Task directions:
Please output the stretch from the line containing "9 h 03 min." through the line containing "Recorded: 1 h 34 min" as a JSON list of strings, one string per line, with blank lines omitted and no other entries included.

Data provided:
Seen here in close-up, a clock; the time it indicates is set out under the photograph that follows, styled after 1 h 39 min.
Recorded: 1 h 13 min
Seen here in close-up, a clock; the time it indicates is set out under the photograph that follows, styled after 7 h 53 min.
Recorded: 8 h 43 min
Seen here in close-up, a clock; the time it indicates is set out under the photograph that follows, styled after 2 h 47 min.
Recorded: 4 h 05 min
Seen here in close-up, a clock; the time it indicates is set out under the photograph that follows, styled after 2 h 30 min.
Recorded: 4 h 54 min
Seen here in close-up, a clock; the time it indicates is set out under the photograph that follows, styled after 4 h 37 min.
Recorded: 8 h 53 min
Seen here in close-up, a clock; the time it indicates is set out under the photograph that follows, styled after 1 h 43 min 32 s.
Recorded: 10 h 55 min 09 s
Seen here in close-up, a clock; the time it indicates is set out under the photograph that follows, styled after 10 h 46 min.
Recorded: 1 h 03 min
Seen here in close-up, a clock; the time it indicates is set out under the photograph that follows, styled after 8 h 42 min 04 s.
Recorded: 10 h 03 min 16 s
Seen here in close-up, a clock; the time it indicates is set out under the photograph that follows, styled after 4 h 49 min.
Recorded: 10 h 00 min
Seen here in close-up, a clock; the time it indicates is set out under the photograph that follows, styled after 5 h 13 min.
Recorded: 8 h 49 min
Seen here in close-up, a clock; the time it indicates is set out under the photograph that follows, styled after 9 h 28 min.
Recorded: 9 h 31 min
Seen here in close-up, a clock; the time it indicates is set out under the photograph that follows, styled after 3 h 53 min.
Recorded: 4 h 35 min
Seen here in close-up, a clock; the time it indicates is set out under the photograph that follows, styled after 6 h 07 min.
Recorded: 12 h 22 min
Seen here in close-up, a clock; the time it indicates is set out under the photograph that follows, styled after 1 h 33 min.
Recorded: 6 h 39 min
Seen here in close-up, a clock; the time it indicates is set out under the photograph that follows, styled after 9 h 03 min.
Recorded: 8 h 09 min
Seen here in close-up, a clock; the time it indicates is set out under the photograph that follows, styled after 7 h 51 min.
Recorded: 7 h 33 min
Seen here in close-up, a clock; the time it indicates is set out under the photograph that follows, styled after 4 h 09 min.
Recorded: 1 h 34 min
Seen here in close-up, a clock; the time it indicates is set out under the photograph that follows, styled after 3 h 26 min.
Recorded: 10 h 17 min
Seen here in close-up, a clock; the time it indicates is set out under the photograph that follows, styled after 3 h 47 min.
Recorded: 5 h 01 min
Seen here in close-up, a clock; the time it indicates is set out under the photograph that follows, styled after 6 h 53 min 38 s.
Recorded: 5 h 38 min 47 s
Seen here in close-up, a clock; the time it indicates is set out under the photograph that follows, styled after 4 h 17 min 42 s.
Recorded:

Exercise answer:
[
  "Seen here in close-up, a clock; the time it indicates is set out under the photograph that follows, styled after 9 h 03 min.",
  "Recorded: 8 h 09 min",
  "Seen here in close-up, a clock; the time it indicates is set out under the photograph that follows, styled after 7 h 51 min.",
  "Recorded: 7 h 33 min",
  "Seen here in close-up, a clock; the time it indicates is set out under the photograph that follows, styled after 4 h 09 min.",
  "Recorded: 1 h 34 min"
]